Per quanto il legislatore abbia previsto un credito d'imposta una tantum per l'adeguamento dei sistemi informativi, è indubbio che questi oneri aggiuntivi ci saranno, anche se la loro incidenza dipenderà dalla dimensione e dall'articolazione organizzativa dei contribuenti. Nell'equilibrio dei costi e dei benefici la misura ha comunque le potenzialità per realizzare un saldo positivo a due condizioni.

La prima è che dei dati derivanti da queste comunicazioni venga fatto un uso tanto massiccio quanto intelligente. Ciò implica che, scontato un primo periodo di adattamento, l'amministrazione finanziaria elabori degli schemi interpretativi delle anomalie che l'incrocio dei dati inevitabilmente genererà. Una buona parte di queste incongruenze, infatti, dipenderanno da situazioni del tutto fisiologiche, legate alle complessità stessa dell'Iva e alla molteplicità di circostanze soggettive che si possono presentare. Sarebbe limitativo, e in ultima analisi del tutto inefficace, che l'amministrazione si limitasse a riversare sul contribuente un burocratico elenco di tutti i dati in suo possesso (ad esempio: di tutte le fatture di acquisto registrate dai suoi clienti) senza tentare una scrematura e senza offrire al contribuente una guida sul da farsi, nonché una risposta alle osservazioni e alle richieste di chiarimento. Questa gestione intelligente e attiva dei dati, con il necessario coinvolgimento delle strutture territoriali dell'agenzia delle Entrate, è una condizione necessaria per evitare che l'operazione si riveli un boomerang, minando la credibilità dell'amministrazione finanziaria nel suo insieme.
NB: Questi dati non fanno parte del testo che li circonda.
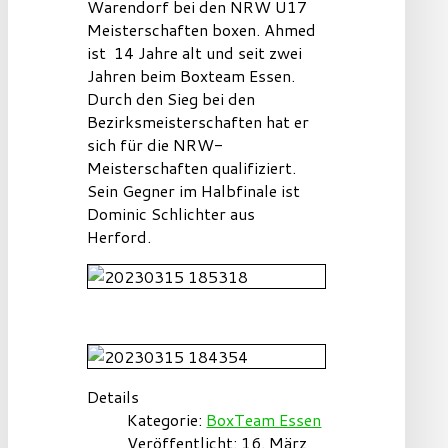
Warendorf bei den NRW U17
Meisterschaften boxen. Ahmed
ist 14 Jahre alt und seit zwei
Jahren beim Boxteam Essen.
Durch den Sieg bei den
Bezirksmeisterschaften hat er
sich für die NRW-
Meisterschaften qualifiziert.
Sein Gegner im Halbfinale ist
Dominic Schlichter aus
Herford.
Details
Kategorie:
BoxTeam Essen
Veröffentlicht: 16. März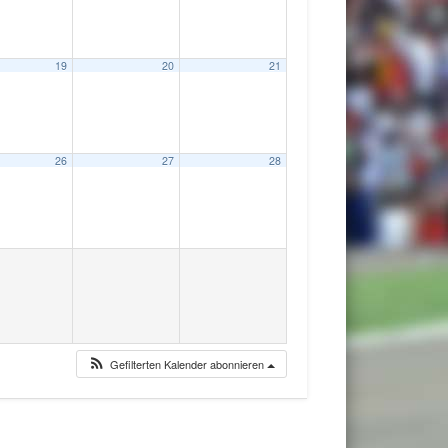
19
20
21
26
27
28
Gefilterten Kalender abonnieren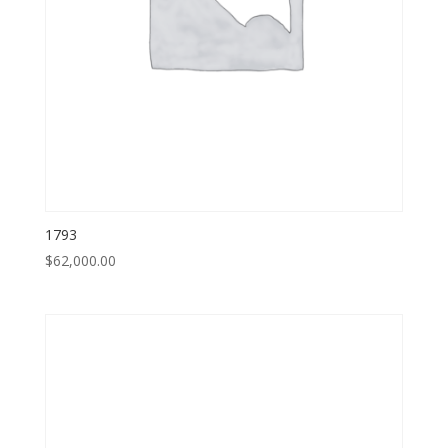
1793
$
62,000.00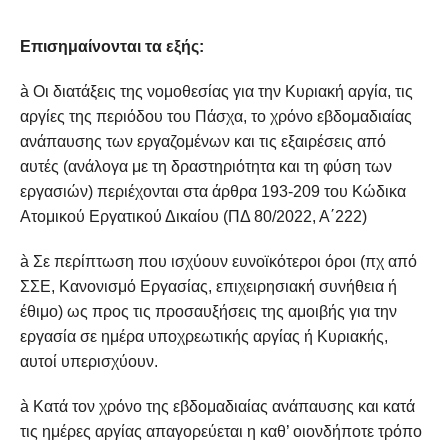
Επισημαίνονται τα εξής:
à Οι διατάξεις της νομοθεσίας για την Κυριακή αργία, τις
αργίες της περιόδου του Πάσχα, το χρόνο εβδομαδιαίας
ανάπαυσης των εργαζομένων και τις εξαιρέσεις από
αυτές (ανάλογα με τη δραστηριότητα και τη φύση των
εργασιών) περιέχονται στα άρθρα 193-209 του Κώδικα
Ατομικού Εργατικού Δικαίου (ΠΔ 80/2022, Α΄222)
à Σε περίπτωση που ισχύουν ευνοϊκότεροι όροι (πχ από
ΣΣΕ, Κανονισμό Εργασίας, επιχειρησιακή συνήθεια ή
έθιμο) ως προς τις προσαυξήσεις της αμοιβής για την
εργασία σε ημέρα υποχρεωτικής αργίας ή Κυριακής,
αυτοί υπερισχύουν.
à Κατά τον χρόνο της εβδομαδιαίας ανάπαυσης και κατά
τις ημέρες αργίας απαγορεύεται η καθ’ οιονδήποτε τρόπο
La seconda condizione riguarda la necessità che gli esiti delle comunicazioni Iva siano utilizzati per realizzare quella logica premiale che sta alla base dell'annunciata riforma degli studi di settore, con l'introduzione degli indicatori di affidabilità in luogo della sola analisi della congruità. Le due riforme devono infatti procedere insieme, prevedendo non solo che gli esiti degli incroci siano utilizzati per costruire gli indicatori di affidabilità o di anomalia, ma anche, quantomeno per taluni studi, che questi esiti, in quanto certi e riferibili al singolo contribuente, determinino da soli le condizioni di accesso alla premialità.